§ **Work task**: Check each line of the records below and collect those holding "bottle".

§ **Data**:
++++++++
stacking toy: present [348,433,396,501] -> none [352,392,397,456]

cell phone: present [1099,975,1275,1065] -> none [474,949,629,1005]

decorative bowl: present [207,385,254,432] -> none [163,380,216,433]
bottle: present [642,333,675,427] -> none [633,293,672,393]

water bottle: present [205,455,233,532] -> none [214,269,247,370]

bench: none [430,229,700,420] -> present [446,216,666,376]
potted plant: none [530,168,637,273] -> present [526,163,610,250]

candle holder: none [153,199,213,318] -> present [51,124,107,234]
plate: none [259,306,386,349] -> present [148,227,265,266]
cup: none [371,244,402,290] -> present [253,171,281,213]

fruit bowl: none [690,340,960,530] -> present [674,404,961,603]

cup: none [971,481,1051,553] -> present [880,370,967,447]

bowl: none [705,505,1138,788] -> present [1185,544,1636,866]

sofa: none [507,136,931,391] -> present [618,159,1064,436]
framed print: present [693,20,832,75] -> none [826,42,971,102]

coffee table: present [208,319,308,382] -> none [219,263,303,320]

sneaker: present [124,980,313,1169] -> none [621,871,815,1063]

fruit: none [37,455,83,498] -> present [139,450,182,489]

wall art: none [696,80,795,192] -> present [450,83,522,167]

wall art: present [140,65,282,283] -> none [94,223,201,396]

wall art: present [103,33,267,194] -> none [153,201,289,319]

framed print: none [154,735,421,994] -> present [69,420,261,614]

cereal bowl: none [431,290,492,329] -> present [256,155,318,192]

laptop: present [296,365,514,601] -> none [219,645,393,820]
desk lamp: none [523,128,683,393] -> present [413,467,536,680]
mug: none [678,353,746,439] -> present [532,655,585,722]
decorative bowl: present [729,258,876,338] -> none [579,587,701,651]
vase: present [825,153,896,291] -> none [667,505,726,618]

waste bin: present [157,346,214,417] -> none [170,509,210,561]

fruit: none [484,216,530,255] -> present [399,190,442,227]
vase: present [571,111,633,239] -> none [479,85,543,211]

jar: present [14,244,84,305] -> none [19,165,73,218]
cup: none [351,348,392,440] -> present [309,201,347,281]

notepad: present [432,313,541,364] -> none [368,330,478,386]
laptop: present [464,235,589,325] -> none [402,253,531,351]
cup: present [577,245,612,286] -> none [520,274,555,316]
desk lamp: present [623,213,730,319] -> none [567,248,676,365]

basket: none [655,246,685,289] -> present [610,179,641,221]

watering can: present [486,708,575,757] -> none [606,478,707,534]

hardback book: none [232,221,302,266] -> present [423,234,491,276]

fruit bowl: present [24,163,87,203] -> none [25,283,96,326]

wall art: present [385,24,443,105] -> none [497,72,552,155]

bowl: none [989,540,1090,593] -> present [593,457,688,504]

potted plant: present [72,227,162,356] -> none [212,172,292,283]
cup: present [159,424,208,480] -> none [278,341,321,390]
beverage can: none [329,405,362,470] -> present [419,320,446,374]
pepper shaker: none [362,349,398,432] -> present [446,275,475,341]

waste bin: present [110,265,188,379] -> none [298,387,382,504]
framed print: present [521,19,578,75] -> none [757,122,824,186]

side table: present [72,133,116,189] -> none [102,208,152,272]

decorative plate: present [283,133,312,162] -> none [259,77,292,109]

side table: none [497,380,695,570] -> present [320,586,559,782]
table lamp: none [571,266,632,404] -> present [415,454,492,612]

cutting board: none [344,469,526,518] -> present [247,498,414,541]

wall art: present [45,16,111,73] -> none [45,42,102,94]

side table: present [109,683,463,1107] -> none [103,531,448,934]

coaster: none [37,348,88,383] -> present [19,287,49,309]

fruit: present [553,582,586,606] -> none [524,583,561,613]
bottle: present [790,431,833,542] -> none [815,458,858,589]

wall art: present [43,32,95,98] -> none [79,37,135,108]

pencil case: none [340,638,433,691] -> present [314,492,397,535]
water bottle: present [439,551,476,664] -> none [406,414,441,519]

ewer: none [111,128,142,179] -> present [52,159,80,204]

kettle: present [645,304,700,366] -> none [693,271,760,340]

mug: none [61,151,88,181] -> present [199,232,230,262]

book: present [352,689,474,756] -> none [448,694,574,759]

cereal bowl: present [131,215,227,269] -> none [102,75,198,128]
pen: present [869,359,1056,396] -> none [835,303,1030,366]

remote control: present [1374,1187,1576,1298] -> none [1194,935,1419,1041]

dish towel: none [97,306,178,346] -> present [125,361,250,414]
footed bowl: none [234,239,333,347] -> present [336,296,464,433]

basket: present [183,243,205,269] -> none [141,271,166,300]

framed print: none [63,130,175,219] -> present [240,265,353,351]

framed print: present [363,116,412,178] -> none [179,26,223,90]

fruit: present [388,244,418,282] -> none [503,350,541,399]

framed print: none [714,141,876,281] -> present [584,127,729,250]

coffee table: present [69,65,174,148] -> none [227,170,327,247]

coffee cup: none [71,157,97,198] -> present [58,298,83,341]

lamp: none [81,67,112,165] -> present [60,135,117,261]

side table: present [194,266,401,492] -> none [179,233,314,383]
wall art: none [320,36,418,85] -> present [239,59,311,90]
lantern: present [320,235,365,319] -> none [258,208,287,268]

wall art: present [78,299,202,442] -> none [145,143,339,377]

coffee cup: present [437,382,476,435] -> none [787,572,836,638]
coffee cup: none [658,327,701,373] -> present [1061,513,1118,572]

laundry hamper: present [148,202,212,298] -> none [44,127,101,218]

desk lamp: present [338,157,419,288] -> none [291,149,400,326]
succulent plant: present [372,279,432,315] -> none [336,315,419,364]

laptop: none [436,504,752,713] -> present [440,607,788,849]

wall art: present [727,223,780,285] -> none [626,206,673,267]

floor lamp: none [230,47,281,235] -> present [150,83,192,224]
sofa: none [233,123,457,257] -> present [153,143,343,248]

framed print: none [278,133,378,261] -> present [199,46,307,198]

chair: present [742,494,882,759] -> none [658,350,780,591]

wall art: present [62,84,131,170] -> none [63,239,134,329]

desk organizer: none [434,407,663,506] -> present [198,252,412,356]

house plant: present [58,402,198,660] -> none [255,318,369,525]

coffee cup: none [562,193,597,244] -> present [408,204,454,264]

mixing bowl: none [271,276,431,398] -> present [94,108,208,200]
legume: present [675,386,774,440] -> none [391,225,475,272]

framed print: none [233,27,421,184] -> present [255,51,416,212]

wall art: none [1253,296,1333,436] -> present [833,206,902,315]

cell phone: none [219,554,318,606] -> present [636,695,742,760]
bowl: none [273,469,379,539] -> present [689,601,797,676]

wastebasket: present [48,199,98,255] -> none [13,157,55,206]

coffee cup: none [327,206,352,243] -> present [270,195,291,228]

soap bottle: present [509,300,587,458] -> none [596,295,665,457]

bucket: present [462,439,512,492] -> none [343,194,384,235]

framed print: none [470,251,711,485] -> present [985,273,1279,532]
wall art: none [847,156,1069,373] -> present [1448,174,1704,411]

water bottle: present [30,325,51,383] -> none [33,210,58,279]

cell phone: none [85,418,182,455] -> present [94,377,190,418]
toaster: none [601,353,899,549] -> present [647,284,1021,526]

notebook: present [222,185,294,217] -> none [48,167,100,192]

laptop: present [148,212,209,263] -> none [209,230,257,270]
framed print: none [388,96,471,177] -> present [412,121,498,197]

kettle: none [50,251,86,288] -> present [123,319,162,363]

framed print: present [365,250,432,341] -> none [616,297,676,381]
++++++++
§ **The completed task**:
bottle: present [642,333,675,427] -> none [633,293,672,393]
water bottle: present [205,455,233,532] -> none [214,269,247,370]
bottle: present [790,431,833,542] -> none [815,458,858,589]
water bottle: present [439,551,476,664] -> none [406,414,441,519]
soap bottle: present [509,300,587,458] -> none [596,295,665,457]
water bottle: present [30,325,51,383] -> none [33,210,58,279]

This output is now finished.